WHAT NEEDS TO BE DONE — In the biography of William J. Simmons, what year did he become president of the American National Baptist Convention?

William J. Simmons (June 29, 1849 – October 30, 1890) was an ex-slave who became Simmons College of Kentucky's  second president (1880–1890) and for whom the school eventually was named. Simmons greatly developed Howard University's teacher training programs when he took over the school. In addition, he was a writer, journalist, and educator. In 1886  he became president of the American National Baptist Convention, one of the organizations that would merge to form the National Baptist Convention, USA. He was elected president of the Colored Press Association for his work as editor of the American Baptist, a newspaper in Louisville, Kentucky.

Biography
Rev. Dr. William J. Simmons was born a slave in Charleston, South Carolina, to Edward and Esther Simmons on June 29, 1849. While William was young, his Mother fled slavery with her three children, William and his two sisters Emeline and Anna. They initially landed in Philadelphia, PA, and was met by an uncle named Alexander Tardiff, who housed them, fed them and educated the children. Due to stemming pressures from slave traders, Tardiff relocated his extended family to Roxbury, Pennsylvania, Chester, PA, and ultimately settled down in Bordentown, New Jersey. Tardiff had received an education from the future Bishop Daniel Payne and undertook to give Simmons and his siblings an education on that basis. From 1862 to 1864 William served as an apprentice to a dentist. He served in the Union Army during the US Civil War, enlisting September 15, 1864 and serving a one-year term. He took part in the siege of Petersburg, the Battle of Hatcher's Run, and the Battle of Appomattox Court House and was present at the surrender of Confederate General Robert E. Lee. After the war, he returned to dentistry. In 1867, he converted to Baptist and joined a White Baptist church in Bordentown that was pastored by Reverend J. W. Custis. The congregation helped him through college. He attended Madison University (now Colgate University, graduated in 1868), Rochester University, and Howard University, from which he graduated with a bachelor's degree in 1873. As a student, he worked briefly in Washington D.C. at Hillsdale School. In Hillsdale, he boarded with Smithsonian Institution employee, Solomon G. Brown. After graduating he moved to Arkansas on the advice of Horace Greeley to become a teacher there, but returned to Hillsdale soon after where he taught until June 1874.

[Saved data entries]

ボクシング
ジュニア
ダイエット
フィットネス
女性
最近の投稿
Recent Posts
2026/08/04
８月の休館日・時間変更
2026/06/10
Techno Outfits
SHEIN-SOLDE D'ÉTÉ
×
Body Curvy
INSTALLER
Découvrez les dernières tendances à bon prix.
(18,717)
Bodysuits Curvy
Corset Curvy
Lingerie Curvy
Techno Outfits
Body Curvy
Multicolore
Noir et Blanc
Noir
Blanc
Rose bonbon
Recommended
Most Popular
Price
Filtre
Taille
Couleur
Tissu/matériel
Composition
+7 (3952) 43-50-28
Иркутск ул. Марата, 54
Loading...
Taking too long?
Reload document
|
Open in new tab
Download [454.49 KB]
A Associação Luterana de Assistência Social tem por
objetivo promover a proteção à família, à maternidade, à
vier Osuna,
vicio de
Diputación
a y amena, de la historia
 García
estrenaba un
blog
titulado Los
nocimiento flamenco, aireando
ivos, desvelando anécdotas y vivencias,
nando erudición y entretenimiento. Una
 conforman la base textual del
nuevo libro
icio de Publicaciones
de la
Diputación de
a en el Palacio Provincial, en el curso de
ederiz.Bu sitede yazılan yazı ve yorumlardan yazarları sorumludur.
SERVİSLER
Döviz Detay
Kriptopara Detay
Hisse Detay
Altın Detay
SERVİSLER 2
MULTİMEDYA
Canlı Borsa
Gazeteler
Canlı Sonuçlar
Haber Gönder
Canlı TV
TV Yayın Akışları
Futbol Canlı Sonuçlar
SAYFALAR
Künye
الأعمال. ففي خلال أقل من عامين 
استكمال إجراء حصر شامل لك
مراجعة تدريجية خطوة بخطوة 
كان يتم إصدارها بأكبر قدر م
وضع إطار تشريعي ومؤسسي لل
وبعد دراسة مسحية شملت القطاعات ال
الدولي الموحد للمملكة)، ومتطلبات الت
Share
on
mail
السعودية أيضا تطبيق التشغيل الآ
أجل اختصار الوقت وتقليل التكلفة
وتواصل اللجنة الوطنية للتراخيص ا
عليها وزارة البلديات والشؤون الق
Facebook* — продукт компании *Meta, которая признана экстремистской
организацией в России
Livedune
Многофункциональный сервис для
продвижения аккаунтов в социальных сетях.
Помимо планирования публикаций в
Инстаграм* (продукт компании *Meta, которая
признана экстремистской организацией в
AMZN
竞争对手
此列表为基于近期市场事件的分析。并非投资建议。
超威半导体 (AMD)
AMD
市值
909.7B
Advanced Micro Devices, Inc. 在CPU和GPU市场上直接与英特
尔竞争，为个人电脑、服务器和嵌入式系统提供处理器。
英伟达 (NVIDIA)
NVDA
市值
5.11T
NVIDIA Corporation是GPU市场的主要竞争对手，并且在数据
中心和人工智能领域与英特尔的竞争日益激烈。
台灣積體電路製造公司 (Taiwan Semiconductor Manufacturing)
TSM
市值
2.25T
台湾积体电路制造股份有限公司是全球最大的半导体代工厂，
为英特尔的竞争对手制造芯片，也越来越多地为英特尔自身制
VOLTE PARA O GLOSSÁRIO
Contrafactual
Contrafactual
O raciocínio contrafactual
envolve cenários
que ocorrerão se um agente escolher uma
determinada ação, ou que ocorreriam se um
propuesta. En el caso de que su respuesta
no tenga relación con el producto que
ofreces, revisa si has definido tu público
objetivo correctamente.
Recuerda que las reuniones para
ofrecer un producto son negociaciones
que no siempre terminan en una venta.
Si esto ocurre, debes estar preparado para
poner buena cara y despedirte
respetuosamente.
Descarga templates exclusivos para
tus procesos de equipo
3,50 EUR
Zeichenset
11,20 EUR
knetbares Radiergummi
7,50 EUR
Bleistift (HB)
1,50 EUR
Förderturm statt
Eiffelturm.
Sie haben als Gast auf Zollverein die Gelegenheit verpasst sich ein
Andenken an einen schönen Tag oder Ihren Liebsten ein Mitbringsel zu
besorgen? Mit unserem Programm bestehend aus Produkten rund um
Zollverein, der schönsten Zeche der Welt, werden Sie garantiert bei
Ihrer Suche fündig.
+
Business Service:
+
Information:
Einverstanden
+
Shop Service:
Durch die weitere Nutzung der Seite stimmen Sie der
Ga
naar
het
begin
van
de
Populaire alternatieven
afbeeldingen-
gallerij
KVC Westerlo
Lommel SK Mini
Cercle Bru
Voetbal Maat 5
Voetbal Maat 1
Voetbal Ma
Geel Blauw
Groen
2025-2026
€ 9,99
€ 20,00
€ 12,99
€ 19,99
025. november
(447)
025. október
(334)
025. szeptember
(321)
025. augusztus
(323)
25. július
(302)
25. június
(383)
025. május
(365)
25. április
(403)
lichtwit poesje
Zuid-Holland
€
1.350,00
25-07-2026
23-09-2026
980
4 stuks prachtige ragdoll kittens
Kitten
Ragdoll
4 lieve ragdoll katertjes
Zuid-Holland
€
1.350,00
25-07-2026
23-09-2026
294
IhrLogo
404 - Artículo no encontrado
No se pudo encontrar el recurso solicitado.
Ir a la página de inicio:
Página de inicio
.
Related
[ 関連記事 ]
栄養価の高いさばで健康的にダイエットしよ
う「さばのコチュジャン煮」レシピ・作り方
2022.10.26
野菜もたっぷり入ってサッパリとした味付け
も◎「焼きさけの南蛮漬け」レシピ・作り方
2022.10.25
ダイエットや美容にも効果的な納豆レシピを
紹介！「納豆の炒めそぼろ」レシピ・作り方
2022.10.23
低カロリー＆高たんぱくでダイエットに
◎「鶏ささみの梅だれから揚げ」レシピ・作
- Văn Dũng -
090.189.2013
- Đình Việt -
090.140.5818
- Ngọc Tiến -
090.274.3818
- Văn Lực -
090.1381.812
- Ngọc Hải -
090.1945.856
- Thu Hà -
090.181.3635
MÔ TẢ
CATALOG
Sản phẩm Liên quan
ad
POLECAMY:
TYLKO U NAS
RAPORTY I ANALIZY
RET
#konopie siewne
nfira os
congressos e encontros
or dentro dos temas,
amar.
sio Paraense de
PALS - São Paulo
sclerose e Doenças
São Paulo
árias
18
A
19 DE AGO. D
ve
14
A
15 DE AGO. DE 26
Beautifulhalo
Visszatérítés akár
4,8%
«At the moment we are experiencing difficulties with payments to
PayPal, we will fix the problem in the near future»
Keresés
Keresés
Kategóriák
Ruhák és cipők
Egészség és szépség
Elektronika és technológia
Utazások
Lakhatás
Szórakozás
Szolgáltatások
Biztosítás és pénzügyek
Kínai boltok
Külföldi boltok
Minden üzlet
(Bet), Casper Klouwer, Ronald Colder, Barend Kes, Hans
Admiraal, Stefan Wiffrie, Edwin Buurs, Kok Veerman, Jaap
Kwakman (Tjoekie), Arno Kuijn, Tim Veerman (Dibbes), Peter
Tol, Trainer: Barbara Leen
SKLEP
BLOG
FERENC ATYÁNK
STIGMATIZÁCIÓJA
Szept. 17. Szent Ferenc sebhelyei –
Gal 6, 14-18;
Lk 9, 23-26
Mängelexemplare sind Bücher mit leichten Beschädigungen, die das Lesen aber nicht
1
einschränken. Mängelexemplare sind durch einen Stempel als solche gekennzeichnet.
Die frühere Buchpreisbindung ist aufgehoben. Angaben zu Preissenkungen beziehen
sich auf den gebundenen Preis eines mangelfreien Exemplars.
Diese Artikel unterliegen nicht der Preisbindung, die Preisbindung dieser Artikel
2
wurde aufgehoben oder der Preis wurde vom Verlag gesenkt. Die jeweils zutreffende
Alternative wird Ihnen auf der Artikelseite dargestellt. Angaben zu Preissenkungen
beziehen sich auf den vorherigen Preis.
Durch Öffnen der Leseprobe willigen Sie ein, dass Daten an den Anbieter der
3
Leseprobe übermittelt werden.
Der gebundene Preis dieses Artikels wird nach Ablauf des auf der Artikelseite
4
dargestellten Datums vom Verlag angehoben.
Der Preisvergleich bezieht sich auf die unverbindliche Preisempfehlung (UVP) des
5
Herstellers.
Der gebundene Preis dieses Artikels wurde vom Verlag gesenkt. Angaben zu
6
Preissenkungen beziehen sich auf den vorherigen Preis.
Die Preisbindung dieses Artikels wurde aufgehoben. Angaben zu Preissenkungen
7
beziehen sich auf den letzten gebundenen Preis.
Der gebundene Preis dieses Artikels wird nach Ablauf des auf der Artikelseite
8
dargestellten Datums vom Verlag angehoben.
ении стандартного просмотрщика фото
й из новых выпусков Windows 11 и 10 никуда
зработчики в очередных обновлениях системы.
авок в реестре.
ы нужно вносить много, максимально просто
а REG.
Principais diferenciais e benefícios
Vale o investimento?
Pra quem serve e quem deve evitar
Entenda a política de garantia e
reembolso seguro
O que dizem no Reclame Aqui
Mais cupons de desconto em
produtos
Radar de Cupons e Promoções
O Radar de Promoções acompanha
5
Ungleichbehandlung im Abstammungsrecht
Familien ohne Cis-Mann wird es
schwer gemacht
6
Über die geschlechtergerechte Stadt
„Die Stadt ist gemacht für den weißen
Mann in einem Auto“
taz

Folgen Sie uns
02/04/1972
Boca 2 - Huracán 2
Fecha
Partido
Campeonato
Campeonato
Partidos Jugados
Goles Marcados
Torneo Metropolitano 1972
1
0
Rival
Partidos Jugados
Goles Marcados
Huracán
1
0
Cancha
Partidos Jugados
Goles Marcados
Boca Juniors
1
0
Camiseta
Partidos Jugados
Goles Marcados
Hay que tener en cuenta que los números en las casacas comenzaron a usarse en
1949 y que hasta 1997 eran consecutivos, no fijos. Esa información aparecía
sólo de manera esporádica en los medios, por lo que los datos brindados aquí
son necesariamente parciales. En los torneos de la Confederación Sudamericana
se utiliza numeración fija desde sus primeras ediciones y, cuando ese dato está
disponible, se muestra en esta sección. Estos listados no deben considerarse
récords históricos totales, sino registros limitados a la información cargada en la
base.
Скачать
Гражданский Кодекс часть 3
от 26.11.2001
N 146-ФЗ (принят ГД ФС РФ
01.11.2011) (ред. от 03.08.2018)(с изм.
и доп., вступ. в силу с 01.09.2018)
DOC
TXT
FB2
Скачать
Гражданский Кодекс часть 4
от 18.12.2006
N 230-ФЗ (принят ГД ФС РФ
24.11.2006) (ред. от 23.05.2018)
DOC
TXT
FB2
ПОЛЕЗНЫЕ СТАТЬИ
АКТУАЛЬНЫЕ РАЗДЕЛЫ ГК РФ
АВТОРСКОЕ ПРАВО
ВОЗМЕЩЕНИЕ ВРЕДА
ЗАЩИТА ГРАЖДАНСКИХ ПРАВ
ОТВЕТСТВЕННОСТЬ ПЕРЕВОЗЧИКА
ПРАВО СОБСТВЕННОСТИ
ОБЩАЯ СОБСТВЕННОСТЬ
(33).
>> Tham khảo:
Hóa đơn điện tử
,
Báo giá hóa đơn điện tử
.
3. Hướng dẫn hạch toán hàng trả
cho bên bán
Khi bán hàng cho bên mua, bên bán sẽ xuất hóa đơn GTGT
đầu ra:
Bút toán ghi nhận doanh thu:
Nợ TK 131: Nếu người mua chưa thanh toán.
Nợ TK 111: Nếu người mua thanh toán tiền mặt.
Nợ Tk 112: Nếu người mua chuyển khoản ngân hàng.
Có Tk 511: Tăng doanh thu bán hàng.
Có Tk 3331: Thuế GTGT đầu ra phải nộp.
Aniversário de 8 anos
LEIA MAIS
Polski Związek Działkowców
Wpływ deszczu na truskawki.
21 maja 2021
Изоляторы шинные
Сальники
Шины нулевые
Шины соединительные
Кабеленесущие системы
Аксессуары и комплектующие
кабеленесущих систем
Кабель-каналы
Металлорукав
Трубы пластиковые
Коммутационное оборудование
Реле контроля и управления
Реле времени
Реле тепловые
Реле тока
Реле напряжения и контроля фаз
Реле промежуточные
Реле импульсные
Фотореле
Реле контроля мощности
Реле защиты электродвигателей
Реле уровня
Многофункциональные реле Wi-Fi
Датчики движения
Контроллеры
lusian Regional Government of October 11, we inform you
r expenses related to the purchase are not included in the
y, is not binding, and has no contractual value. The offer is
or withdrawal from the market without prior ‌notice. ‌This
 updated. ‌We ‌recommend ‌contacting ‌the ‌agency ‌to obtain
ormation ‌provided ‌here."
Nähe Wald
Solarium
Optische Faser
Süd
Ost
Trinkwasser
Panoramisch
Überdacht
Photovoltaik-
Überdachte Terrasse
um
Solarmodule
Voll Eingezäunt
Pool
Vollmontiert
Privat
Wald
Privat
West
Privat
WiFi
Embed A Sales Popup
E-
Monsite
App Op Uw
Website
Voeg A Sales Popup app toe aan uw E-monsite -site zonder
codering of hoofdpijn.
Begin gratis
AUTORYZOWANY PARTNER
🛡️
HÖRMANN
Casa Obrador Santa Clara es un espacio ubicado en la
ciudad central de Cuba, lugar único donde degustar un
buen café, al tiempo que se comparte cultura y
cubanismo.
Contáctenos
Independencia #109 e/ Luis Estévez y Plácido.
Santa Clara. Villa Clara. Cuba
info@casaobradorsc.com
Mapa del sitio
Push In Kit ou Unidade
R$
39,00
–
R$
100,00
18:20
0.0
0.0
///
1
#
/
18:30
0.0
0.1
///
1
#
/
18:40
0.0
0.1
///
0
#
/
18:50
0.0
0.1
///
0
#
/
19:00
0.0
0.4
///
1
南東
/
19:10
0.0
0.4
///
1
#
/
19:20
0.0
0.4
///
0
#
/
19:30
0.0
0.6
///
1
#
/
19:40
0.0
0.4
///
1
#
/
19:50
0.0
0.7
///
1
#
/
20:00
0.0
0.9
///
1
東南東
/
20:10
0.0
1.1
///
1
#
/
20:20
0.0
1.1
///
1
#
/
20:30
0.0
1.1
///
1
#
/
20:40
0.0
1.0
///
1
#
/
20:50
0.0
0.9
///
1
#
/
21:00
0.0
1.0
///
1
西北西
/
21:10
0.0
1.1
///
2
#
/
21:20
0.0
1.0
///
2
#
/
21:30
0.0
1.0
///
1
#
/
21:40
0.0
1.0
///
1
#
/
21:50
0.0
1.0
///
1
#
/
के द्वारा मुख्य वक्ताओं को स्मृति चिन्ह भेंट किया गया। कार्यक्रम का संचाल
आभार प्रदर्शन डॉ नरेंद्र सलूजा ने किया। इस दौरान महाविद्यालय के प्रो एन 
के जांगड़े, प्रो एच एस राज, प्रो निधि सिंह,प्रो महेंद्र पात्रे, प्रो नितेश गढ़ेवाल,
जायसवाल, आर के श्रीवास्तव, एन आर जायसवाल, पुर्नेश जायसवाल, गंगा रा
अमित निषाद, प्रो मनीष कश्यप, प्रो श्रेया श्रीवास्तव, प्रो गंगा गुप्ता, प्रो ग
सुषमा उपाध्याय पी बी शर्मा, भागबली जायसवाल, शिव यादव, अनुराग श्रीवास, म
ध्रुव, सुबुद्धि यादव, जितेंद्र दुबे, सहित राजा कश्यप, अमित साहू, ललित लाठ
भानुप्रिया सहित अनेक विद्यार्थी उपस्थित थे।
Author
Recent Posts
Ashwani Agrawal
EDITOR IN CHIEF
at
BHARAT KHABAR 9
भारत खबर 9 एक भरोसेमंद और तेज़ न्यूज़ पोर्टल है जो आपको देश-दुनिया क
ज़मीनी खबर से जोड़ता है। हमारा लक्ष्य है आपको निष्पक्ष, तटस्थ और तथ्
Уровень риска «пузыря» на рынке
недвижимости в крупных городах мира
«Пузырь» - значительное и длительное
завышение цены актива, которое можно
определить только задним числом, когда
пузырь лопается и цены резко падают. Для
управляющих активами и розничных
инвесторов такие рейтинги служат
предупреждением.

THE ANSWER — 1886